Boeing Co., the world's largest aerospace company, landed a $1.5 billion contract to supply P-8 Poseidon aircraft to the U.S. and Australia.
The deal, announced Thursday evening by the Pentagon, calls for delivering 13 more of the maritime surveillance aircraft, including the first four for the Australian military and another nine for the U.S. Navy. That will bring the Navy's fleet total to 62, of which Boeing has delivered 28 to date, according to a press release from Boeing.
"By working together since the early stages of P-8A development, the U.S. and Australia have created one airplane configuration that serves the needs of both countries," Capt. Scott Dillon, U.S. Navy P-8 program manager, said in the release. "The U.S. and Australian P-8As will be able to operate with each other effectively and affordably for decades to come."
Based on Boeing's 737-800 commercial airliner, the P-8A provides advanced anti-submarine, anti-surface warfare and intelligence, surveillance and reconnaissance capabilities. The Navy has deployed the first two P-8A patrol squadrons since operations started in 2013. The aircraft will eventually replace the P-3 Orion made by Lockheed Martin Corp.
The U.S. military displayed a P-8 along with other aircraft this summer at the Paris Air Show held outside the city at the historic Le Bourget airfield. The surveillance aircraft in February completed a seven-month deployment to the Pacific, where it successfully spotted dozens of foreign submarines, as evidenced by the decals dotting its fuselage.
During recent deployments, P-8s have tracked Chinese submarines -- and the Chinese have noticed.

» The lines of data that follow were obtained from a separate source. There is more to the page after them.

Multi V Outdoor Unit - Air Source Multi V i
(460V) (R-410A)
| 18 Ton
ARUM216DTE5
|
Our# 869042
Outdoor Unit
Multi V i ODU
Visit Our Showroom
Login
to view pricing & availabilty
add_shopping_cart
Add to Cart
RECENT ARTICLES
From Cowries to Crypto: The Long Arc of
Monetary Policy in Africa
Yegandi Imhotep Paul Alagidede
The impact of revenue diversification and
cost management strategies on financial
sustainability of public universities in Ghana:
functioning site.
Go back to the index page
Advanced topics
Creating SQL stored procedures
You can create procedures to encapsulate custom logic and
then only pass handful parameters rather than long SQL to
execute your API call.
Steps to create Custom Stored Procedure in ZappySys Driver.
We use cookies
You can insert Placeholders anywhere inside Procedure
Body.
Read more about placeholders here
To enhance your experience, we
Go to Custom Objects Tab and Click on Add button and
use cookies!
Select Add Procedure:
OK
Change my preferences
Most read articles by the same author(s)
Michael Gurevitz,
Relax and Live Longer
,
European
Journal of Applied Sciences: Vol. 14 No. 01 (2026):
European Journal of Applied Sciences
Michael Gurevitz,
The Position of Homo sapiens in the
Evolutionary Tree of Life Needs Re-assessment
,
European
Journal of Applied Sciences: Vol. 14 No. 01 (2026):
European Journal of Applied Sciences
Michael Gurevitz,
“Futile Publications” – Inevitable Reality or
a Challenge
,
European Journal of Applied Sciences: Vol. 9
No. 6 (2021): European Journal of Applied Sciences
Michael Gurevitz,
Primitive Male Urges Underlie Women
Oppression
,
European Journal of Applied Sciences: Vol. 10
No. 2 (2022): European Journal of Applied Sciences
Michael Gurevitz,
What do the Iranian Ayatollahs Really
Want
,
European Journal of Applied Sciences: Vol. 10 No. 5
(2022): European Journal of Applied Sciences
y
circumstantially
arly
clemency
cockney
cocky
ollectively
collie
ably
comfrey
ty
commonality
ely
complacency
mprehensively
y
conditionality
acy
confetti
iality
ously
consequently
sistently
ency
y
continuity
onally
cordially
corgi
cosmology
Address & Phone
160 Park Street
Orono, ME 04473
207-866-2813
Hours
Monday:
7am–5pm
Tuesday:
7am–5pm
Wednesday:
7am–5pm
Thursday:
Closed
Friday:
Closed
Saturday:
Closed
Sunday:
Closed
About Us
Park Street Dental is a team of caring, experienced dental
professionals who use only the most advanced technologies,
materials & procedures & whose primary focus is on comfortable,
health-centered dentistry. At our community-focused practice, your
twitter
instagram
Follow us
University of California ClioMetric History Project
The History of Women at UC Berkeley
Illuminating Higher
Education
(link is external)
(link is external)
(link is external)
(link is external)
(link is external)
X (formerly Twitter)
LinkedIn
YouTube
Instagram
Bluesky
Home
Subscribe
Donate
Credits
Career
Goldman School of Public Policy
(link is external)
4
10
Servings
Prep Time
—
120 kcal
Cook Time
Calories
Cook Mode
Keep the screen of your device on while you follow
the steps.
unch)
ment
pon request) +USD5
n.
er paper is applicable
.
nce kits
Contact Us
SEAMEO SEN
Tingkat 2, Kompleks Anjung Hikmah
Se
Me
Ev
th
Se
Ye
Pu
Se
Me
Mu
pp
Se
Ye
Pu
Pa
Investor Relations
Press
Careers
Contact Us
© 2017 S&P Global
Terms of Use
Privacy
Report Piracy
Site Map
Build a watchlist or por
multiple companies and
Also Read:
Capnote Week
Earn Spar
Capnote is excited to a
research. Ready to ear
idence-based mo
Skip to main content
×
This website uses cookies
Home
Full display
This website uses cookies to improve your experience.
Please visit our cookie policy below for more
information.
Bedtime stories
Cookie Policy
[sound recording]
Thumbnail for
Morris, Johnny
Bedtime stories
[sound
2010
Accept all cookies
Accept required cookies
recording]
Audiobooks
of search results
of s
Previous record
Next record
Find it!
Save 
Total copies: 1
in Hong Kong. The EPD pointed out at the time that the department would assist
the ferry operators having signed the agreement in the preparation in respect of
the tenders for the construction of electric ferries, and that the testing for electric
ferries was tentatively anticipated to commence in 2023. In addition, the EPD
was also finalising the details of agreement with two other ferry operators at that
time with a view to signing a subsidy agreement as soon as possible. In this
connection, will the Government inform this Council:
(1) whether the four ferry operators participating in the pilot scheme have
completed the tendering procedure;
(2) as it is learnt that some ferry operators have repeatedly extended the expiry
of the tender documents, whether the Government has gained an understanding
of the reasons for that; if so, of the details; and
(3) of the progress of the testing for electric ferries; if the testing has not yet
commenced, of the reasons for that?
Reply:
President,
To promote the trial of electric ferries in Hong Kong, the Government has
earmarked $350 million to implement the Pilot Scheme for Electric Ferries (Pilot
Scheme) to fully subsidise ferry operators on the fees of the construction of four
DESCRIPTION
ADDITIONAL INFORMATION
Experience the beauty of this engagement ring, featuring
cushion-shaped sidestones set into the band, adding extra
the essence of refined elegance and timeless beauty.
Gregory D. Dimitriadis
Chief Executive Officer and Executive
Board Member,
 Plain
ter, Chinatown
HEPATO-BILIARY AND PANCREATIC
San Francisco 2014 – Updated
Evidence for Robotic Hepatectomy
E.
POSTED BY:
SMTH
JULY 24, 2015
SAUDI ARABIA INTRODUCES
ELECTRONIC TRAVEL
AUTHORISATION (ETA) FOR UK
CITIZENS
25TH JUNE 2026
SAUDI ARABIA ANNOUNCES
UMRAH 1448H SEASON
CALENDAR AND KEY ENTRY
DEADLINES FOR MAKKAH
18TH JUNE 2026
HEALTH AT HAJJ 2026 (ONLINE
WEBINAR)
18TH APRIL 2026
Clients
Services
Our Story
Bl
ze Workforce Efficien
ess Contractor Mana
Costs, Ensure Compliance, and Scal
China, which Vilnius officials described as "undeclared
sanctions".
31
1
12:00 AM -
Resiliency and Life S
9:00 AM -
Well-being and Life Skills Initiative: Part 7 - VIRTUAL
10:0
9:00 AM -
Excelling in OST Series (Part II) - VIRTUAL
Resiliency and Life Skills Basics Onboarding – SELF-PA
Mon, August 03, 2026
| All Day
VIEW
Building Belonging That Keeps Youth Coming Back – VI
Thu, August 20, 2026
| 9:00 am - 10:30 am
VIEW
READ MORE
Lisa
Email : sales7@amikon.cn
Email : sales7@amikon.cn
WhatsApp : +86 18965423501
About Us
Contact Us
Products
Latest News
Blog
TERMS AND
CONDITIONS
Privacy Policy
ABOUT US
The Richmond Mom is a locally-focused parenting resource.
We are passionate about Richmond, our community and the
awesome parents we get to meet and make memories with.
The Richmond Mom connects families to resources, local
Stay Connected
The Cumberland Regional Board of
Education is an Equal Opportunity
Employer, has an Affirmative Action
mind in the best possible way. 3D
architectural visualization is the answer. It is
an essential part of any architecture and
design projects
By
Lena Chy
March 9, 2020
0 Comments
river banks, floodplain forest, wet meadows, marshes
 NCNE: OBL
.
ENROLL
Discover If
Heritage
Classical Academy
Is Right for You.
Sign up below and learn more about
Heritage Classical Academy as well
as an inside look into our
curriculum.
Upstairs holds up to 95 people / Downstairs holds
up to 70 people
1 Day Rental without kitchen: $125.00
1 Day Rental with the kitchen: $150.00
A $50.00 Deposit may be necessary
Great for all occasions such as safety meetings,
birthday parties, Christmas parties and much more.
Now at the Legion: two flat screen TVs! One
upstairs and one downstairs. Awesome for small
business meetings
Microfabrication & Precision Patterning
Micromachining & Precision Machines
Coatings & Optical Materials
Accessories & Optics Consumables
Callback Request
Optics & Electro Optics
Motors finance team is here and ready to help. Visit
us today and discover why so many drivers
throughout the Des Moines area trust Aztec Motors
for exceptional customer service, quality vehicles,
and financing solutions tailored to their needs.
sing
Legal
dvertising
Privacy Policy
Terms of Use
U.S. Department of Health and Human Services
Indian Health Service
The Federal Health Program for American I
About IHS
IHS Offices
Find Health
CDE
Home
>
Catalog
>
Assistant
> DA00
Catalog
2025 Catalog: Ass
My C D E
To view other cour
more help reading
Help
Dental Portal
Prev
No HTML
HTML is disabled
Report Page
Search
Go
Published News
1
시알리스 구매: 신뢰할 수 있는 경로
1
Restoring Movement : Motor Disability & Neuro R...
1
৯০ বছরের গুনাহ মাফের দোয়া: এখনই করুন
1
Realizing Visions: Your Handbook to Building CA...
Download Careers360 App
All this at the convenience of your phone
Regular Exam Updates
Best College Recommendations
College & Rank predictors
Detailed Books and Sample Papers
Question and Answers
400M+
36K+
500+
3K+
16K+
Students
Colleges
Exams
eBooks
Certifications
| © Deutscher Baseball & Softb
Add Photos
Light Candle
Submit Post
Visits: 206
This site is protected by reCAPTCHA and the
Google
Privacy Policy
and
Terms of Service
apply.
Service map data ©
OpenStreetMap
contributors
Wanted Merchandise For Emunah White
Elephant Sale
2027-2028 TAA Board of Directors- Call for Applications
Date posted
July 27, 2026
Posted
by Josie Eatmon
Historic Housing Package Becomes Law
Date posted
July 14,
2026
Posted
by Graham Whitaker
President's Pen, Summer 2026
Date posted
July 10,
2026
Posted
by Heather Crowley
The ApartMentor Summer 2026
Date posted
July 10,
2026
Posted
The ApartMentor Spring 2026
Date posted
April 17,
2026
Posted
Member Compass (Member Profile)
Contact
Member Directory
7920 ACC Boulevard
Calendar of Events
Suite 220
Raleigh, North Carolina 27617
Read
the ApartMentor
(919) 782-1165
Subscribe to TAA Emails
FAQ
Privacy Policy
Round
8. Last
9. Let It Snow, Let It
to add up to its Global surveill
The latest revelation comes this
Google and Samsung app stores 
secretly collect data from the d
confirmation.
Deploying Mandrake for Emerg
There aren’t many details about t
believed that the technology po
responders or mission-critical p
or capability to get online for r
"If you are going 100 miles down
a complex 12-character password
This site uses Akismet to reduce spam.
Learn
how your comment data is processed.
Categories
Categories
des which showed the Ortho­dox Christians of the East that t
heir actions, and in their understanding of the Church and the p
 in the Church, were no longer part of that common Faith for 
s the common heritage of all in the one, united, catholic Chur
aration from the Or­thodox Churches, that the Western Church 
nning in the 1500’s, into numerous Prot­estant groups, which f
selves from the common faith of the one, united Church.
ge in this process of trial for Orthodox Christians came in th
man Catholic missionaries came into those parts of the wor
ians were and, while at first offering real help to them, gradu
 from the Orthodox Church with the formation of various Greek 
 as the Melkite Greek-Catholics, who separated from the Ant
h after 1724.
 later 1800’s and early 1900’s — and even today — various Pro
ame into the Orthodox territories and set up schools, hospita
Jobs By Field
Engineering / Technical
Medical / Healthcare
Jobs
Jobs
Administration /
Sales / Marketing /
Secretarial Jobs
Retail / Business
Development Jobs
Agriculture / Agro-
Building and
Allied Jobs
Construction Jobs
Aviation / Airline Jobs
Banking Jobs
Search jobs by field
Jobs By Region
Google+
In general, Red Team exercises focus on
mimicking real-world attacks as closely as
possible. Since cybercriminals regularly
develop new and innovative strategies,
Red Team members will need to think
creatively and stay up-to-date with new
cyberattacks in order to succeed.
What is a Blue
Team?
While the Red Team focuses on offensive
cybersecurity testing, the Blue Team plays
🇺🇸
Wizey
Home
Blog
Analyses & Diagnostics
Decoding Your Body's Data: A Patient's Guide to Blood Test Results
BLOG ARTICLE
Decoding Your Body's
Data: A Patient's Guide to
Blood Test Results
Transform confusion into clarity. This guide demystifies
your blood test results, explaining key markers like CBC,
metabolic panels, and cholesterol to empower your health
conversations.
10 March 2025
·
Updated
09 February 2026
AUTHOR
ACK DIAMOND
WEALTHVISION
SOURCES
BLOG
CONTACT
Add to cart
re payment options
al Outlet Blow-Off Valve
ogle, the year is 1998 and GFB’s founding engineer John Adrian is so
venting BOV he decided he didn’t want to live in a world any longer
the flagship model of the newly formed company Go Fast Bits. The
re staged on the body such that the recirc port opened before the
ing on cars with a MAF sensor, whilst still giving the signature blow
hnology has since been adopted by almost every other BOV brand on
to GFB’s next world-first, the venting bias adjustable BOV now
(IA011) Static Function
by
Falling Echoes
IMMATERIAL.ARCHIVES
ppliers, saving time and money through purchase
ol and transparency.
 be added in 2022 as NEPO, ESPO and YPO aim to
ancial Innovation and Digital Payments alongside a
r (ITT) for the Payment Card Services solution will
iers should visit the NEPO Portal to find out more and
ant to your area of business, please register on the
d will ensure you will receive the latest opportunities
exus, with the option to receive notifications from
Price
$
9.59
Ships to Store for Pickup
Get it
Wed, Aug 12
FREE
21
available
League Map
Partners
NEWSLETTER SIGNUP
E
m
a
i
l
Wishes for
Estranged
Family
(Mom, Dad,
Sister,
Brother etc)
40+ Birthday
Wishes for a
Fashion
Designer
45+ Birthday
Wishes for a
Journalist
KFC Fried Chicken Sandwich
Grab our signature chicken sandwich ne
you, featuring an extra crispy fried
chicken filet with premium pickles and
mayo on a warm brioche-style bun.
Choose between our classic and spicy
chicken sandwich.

Last summer, a Chinese fighter jet intercepted a Poseidon over the South China Sea in international airspace and performed a barrel roll over it.
"As it's getting operationally deployed, we're learning more and more," Chris Raymond, a vice president at Boeing, said in an interview at the show. Crews are coming back and describing its performance as a game-changer, he added, "so I think as the capability gets out there and starts being exercised, it's doing what it's supposed to do."
Overall, the service plans to buy 114 of the new P-8 aircraft at an estimated cost of $32.8 billion, according to Pentagon budget documents. The Chicago-based aerospace giant also has contracts to deliver as many as a dozen of the aircraft to the governments of India and Australia, and is working to find more international customers.
"The international interest is developing," Raymond said. "Whether it's commercial threats, natural resource threats, regional security concerns, I do think this maritime space for a lot of people is going to become more and more important."